- Born: Chester Rapkin 18 February 1918 New York City, U.S.
- Died: 28 January 2001 (aged 82)

= Chester Rapkin =

American urban planner, theorist, and economist

Chester A. Rapkin was an American urban planner, urban planning theorist, and economist who made important contributions to housing and renewal programs in the 1950s, 1960s and 1970s. He published an important study in the 1950s about land use and vehicular traffic patterns and served on the New York City Planning Commission from 1969 to 1977. He coined the name "SoHo" for Manhattan's SoHo neighborhood and became known as the "Father of SoHo".

==Early life and education==

Rapkin was born in 1918 in Manhattan. He attended public schools and received his undergraduate degree from City College in 1939 and a doctorate in economics from Columbia University in 1953.

==Career==

Before his graduate studies, he gained experience in the civil service at the Federal Home Loan Bank Administration, National Bureau of Economic Research, and National Housing Agency.

Beginning in the 1950s, he introduced quantitative methods and an integrated approach to urban planning. From 1954 through 1966, he was on the University of Pennsylvania faculty as professor of city and regional planning, and chairman of the urban studies group. He moved on to Columbia University, where he served as professor of urban planning in the Graduate School of Architecture and director of Columbia's Institute of Urban Environment.
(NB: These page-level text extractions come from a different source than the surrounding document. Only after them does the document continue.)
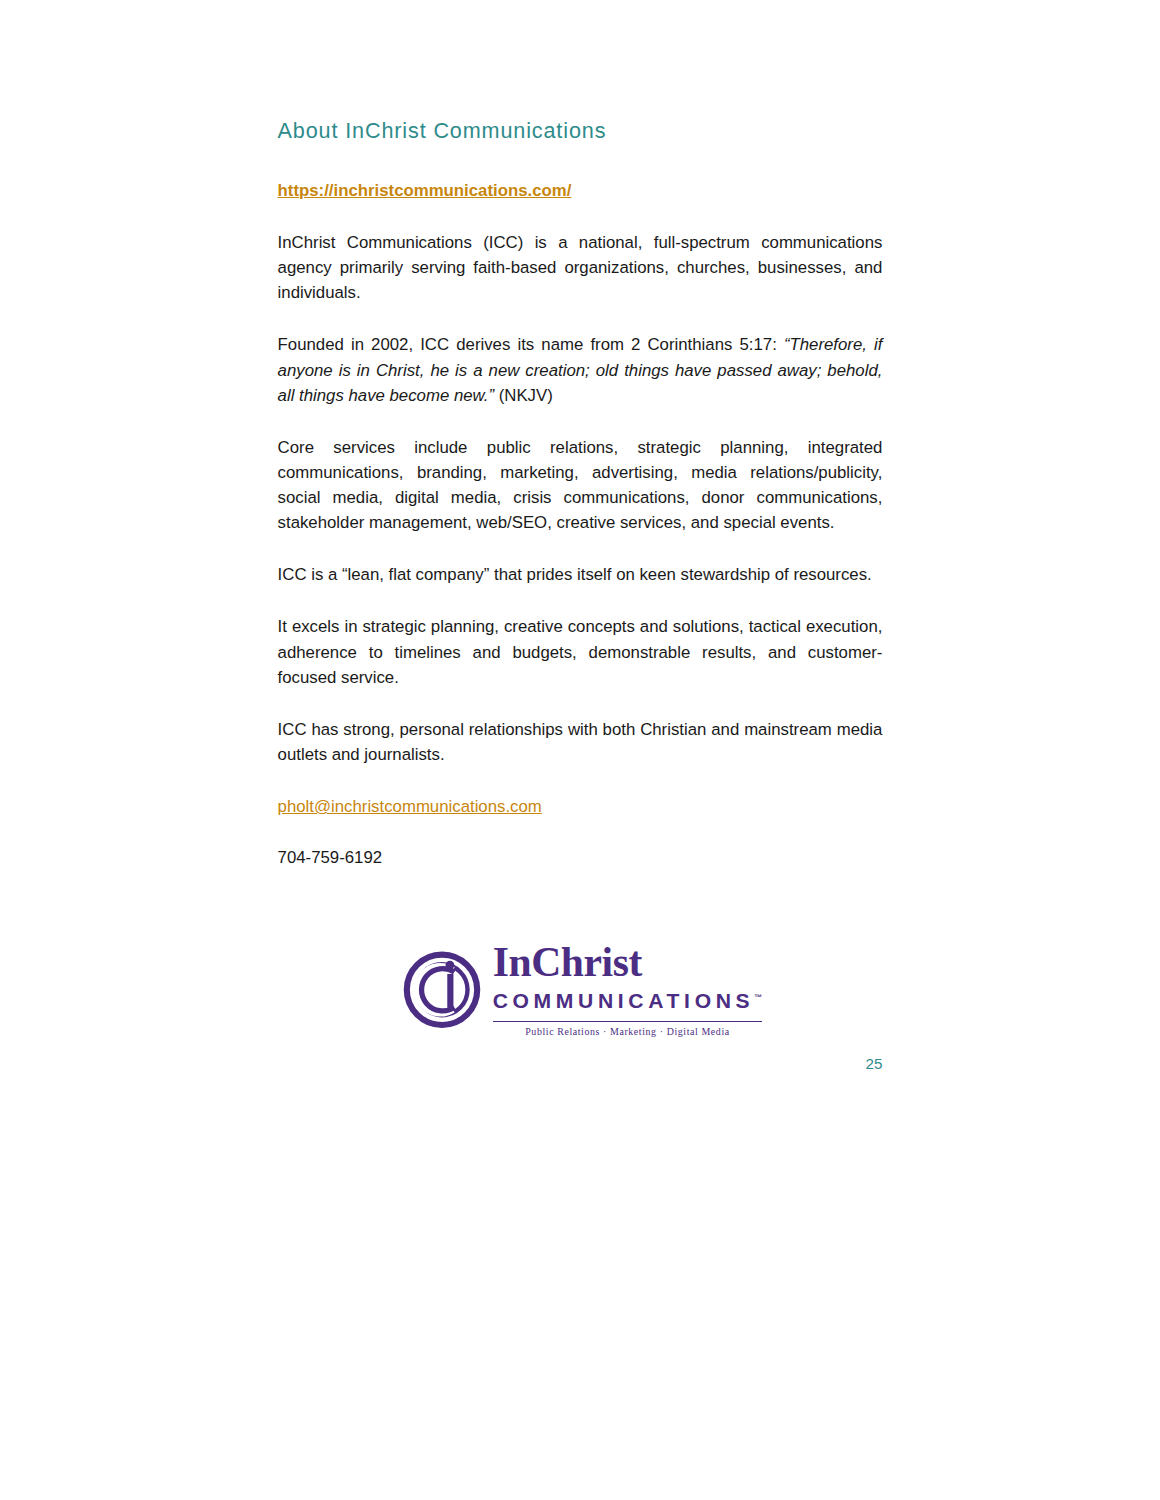About InChrist Communications
https://inchristcommunications.com/
InChrist Communications (ICC) is a national, full-spectrum communications agency primarily serving faith-based organizations, churches, businesses, and individuals.
Founded in 2002, ICC derives its name from 2 Corinthians 5:17: “Therefore, if anyone is in Christ, he is a new creation; old things have passed away; behold, all things have become new.” (NKJV)
Core services include public relations, strategic planning, integrated communications, branding, marketing, advertising, media relations/publicity, social media, digital media, crisis communications, donor communications, stakeholder management, web/SEO, creative services, and special events.
ICC is a “lean, flat company” that prides itself on keen stewardship of resources.
It excels in strategic planning, creative concepts and solutions, tactical execution, adherence to timelines and budgets, demonstrable results, and customer-focused service.
ICC has strong, personal relationships with both Christian and mainstream media outlets and journalists.
pholt@inchristcommunications.com
704-759-6192
In Christ
COMMUNICATIONS™
Public Relations · Marketing · Digital Media
25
In 1962, as chairman of the University of Pennsylvania's urban study group, he coined the term "SoHo" for the Manhattan neighborhood of that name in a study of the community. The study has been credited with saving the area known today as SoHo from demolition.

In 1965 and 1966, he was staff director of President Lyndon B. Johnson's Presidential Task Force on Urban Problems, which proposed the federally financed Model Cities Program.

Beginning in 1964, he served as a visiting professor numerous times at Israel's Technion-Israel Institute of Technology, where he was instrumental in the country's urban renewal programs.

In 1969, New York City Mayor John V. Lindsay appointed him to the New York City Planning Commission, on which he served for eight years.

He joined the urban planning faculty at Princeton University's School of Architecture and Urban Planning in 1973 and retired from the post in 1988.

From 1979 to 1981 he was Chairman of the Governors' Task Force on the Future of the Tri-State Regional Planning Commission.

==Selected Writings==

Prof. Rapkin authored 15 books and monographs and more than 100 professional articles, plans and reports. His archives are at the Architectural Archives of the University of Pennsylvania.

His 1954 book Urban Traffic: A Function of Land Use, written with Robert B. Mitchell and published by Columbia University Press, pioneered the idea that urban planning should take vehicular traffic patterns into account.

His 1959 study "Residential Renewal in the Urban Core", commissioned by the Philadelphia Redevelopment Authority and co-written with William G. Grigsby, provided city planners with data for the Society Hill project and, more generally, wisdom on creating a renewal program that could succeed despite opposing market trends. It led to commissions for more than 100 reports for cities including New York, Boston, and Honolulu as well as projects in Korea, China, Australia and Israel.

He co-authored pioneering studies of changing racial demographics from an economic perspective, including 1960s "The Demand for Housing in Racially Mixed Areas, A Study in Neighborhood Change" and 1966's "Price Discrimination Against Negroes in the Rental Housing Market". The latter showed how Blacks paid more in rent than whites.

==Honors and legacy==

In 1985 the New York metropolitan chapter of the American Planning Association honored him with its Meritorious Achievement Award.

In 1998, upon Rapkin's retirement from Princeton, the Journal of Planning Education and Research began awarding an annual cash grant called the Chester Rapkin Award for the Best Paper.

A plaque honoring Rapkin is installed on a building on Prince Street between Wooster Street and West Broadway in Manhattan. It reads: "Chester Rapkin / 1918–2001 / Father of SoHo / Scholar, City Planner, Visionary Urbanist, Who Transformed A Moribund Industrial Zone Into A Vital Artistic Commercial And Residential Community / New York City Planning Commissioner / 1969–1977".

In 2015 mixologist Jeremy Oertel created a mixed drink called the Chester Rapkin for the Soho Grand Hotel in Manhattan.

In 2022 a newly created public plaza in SoHo was named Rapkin-Gayle Plaza after Rapkin and Margot Gayle.

==Personal life==

Chester Rapkin married Eva Samuel in 1942. He died of pneumonia on January 28, 2001, in New Brunswick, New Jersey. Eva died in 2013.